Experts began studying mine waste along the Clark Fork after heavy rain pushed it into the river Friday, Sept. 6, killing hundreds of fish.

“There’s stuff out there that’s killing fish that’s not good for people,” said Alex Leone, restoration and policy manager at the Clark Fork Coalition.

Leone said 32 dead trout, whitefish and suckers were discovered on Monday, Sept. 9. He assumed many were eaten by wildlife or swept downstream by the time they investigated. They found the highest concentration of dead fish near spilled slickens, or areas of built-up mine waste along the Clark Fork. He estimated that hundreds of fish had died.

The waste settled in the upper Clark Fork in 1908, when extreme flooding washed piles of crushed mine material down the river. The Atlantic Richfield Company, the oil company responsible for the waste, built berms to prevent the slickens from washing into the river after several fish kills occurred in the 1980s and 1990s, according to Leone. On Friday, Sept. 6, heavy rain pressured the roughly 30-year-old berms to the breaking point, allowing the blue-green water with high concentrations of copper and arsenic to flow into the river.


A dead fish floats in the Clark Fork river near Warm Springs. Officials estimated that hundreds of fish died after heavy rain pushed mine waste into the river on Friday, Sept. 6, 2019. 32 dead trout, whitefish, and suckers were found when they checked. 

“It’s like a bathtub filled up and somebody pulled the plug,” Leone said.

Nathan Cook, fisheries biologist with Montana Fish, Wildlife and Parks, said that the berms worked well until a few years ago. He said there were flow trails from the slickens to the river and obvious areas where blue sediment had built up on the riverbed and on rocks. High levels of copper can slow fish growth and increase mortality, Cook said.

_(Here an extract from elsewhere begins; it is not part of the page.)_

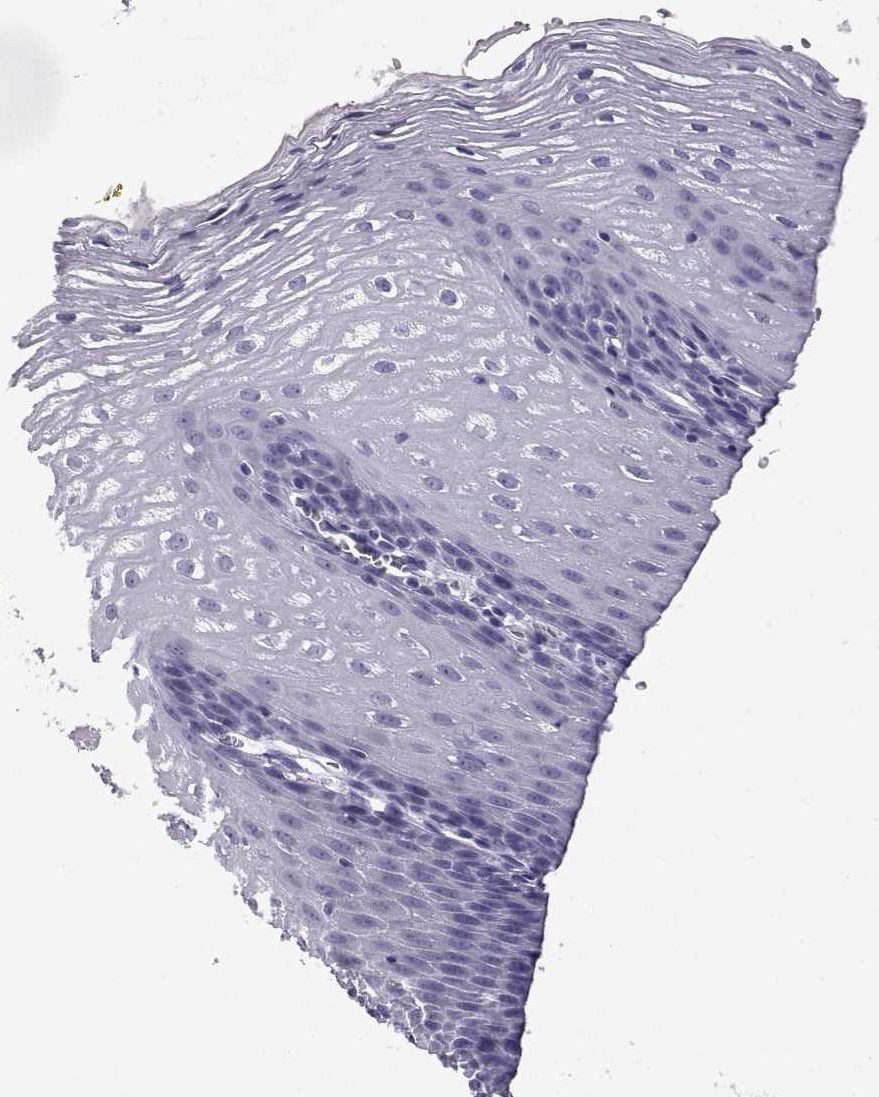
{"staining": {"intensity": "negative", "quantity": "none", "location": "none"}, "tissue": "esophagus", "cell_type": "Squamous epithelial cells", "image_type": "normal", "snomed": [{"axis": "morphology", "description": "Normal tissue, NOS"}, {"axis": "topography", "description": "Esophagus"}], "caption": "This photomicrograph is of unremarkable esophagus stained with immunohistochemistry (IHC) to label a protein in brown with the nuclei are counter-stained blue. There is no expression in squamous epithelial cells. The staining is performed using DAB brown chromogen with nuclei counter-stained in using hematoxylin.", "gene": "RLBP1", "patient": {"sex": "male", "age": 72}}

“This event really highlighted that there’s still the potential out there for these catastrophic effects,” Cook said.“It made me think about it in a different way; it added a little urgency to the cleanup.”

Cook said the presence of the slickens holds future risks as well. The area where the fish kill occurred and where the most slickens are located is between Perkins Lane and Galen Street Bridge near Warm Springs, Cook said. Maury Valett, a freshwater ecosystems ecologist and professor at UM, and a group of students are studying the impact of the waste on the whole river.

“Even if the metals aren’t killing fish, it’s messing with the environment the fish need to live in,” Valett said.

Valett works with the Consortium for Research on Environmental Water Systems (CREWS.) This group is studying the way metals in the slickens travel through the ecosystem. Bug population numbers drop after being exposed to this kind of spill. Eating bugs that have consumed biofilms containing dangerous metals can harm fish. There is also little to no plant growth in these slickens because of the soil conditions.

“In some cases, the metals concentrations are so high that you could easily mine that soil,” Valett said.

Leone said the cleanup process is tedious. It involves removing the slickens and the soil beneath them, replacing the contaminated soil with new material and then beginning the vegetation and shade restoration process. He hopes the construction portion near where the fish kill occurred can begin soon.

“We want to make sure they start cleaning up this area where the fish kill happened next year,” he said. “This is too big of a deal to wait.”

This project will include 40 miles of cleanup in and along the Clark Fork before it reaches Missoula. The Clark Fork, after meeting with the Blackfoot, Bitterroot and Flathead rivers, is a major headwater of the Columbia River, one of the largest rivers in the country.

“They’ve never done a river cleanup at this scale anywhere in the world that we know,” Leone said. “The water, the mountains and the animals. It’s just the core of our world,” Valett said. “I don’t think there’s a Montanan that doesn’t think we should deal with this.”


The Clark Fork River passes through Missoula near Caras Park. The river is heavily trafficked with floaters during the summer, raising concerns about litter and pollution.